A previsão é que o lote da Janssen comece a ser distribuído pelo Ministério da Saúde às capitais em 48 horas, ou seja, até a quinta-feira (24).
8. Grávidas e crianças podem tomar a vacina?
A bula diz que a vacina pode ser aplicada em qualquer indivíduo com 18 anos ou mais, mas não é recomendada para menores desta faixa etária por não existir informação suficiente disponível sobre o uso da vacina da Janssen em crianças e adolescentes.
Quanto às grávidas ou mulheres que estejam amamentando, a bula orienta que essas mulheres consultem um médico antes de tomar a vacina.
9. Quem deve consultar um médico antes de tomar a vacina?
Em um comunicado enviado à imprensa, a farmacêutica informa que não devem tomar o imunizante "teve uma reação alérgica grave a qualquer ingrediente desta vacina".
A bula do imunizante também orienta que devem procurar seu médico antes de tomar a vacina da Janssen pessoas que:
- já tiveram uma reação alérgica grave após a injeção de qualquer outra vacina;
- já desmaiaram após receber qualquer injeção;
- estão com uma infecção grave seguida por febre acima dos 38º C, mas pode ser vacinado quem estiver com febre baixa ou infecção das vias respiratórias superiores, como um resfriado
- têm problemas de hemorragia ou hematomas, ou se está tomando um medicamento anticoagulante (para prevenir coágulos sanguíneos)

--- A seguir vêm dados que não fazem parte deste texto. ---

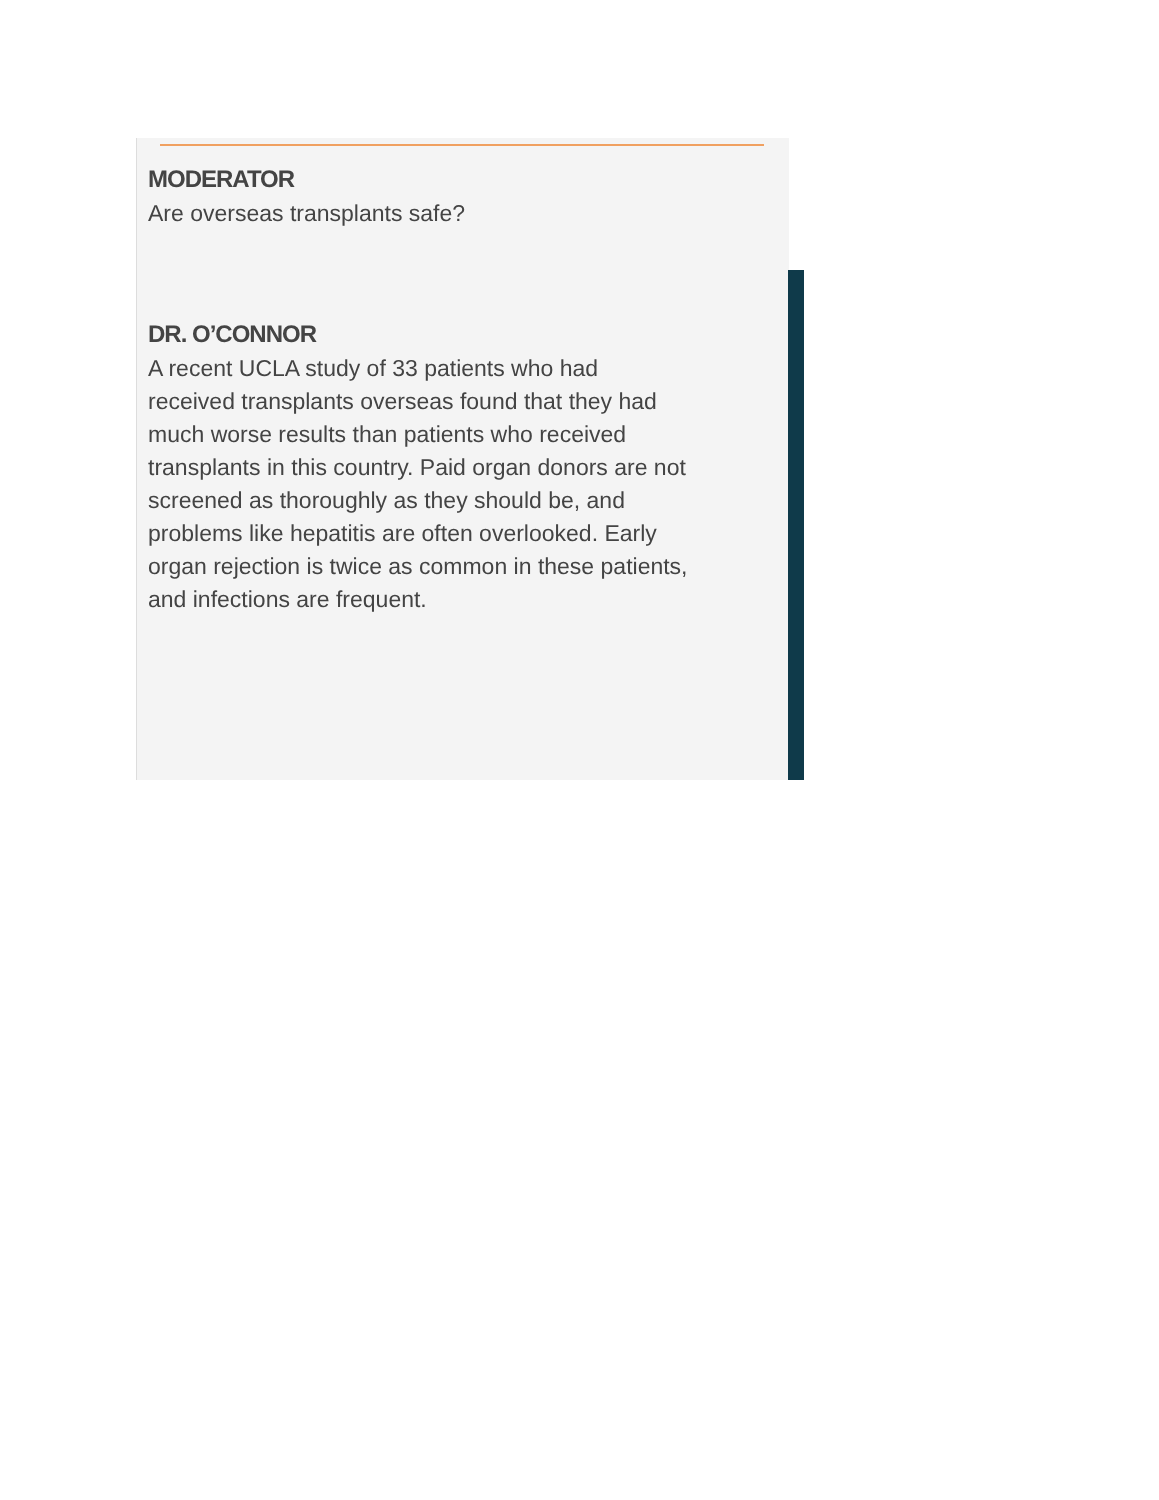MODERATOR
Are overseas transplants safe?
DR. O’CONNOR
A recent UCLA study of 33 patients who had received transplants overseas found that they had much worse results than patients who received transplants in this country. Paid organ donors are not screened as thoroughly as they should be, and problems like hepatitis are often overlooked. Early organ rejection is twice as common in these patients, and infections are frequent.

- sistema imunológico não funciona corretamente (imunodeficiência) ou está tomando medicamentos que enfraqueçam o sistema imunológico (como corticosteroides em altas doses, imunossupressores ou medicamentos para câncer)
10. Como a vacina da Janssen é armazenada?
A Janssen pode ser armazenada por pelo menos 3 meses, em temperaturas de 2°C a 8°C, equivalente a geladeiras normais. Quando armazenada a -20°C, ela fica estável por até 2 anos.
11. O que diz o contrato do Brasil com a Johnson?
O contrato do governo federal com a farmacêutica prevê a entrega de um total de 38 milhões de doses. Em março, quando o contrato foi anunciado, a previsão era a entrega de 16,9 milhões de doses até setembro, e as outras 21,1 milhões de doses até dezembro de 2021.
Em 4 de junho, Marcelo Queiroga anunciou que o governo conseguiu antecipar com a farmacêutica a entrega de 3 milhões para junho. Metade desse lote chegou ao Brasil nesta terça.
O contrato da Janssen prevê o valor de US$ 10 por dose, e um pagamento US$ 95 milhões na primeira parcela. O Ministério da Saúde afirma que essas doses, cuja entrega foi antecipada em relação ao cronograma original, tiveram desconto de 25% sobre o previsto no contrato.
12. Em quais países a vacina está sendo usada?
O imunizante foi aprovada para uso emergencial pelos EUA e pela OMS. A aliança Covax Facility já adquiriu 500 milhões de doses da Johnson e espera começar a distribuição aos países em julho. Na União Europeia, ele teve registro liberado de forma condicional.
A Johnson & Johnson diz ter o objetivo de fornecer 1 bilhão de doses da vacina em todo o mundo em 2021.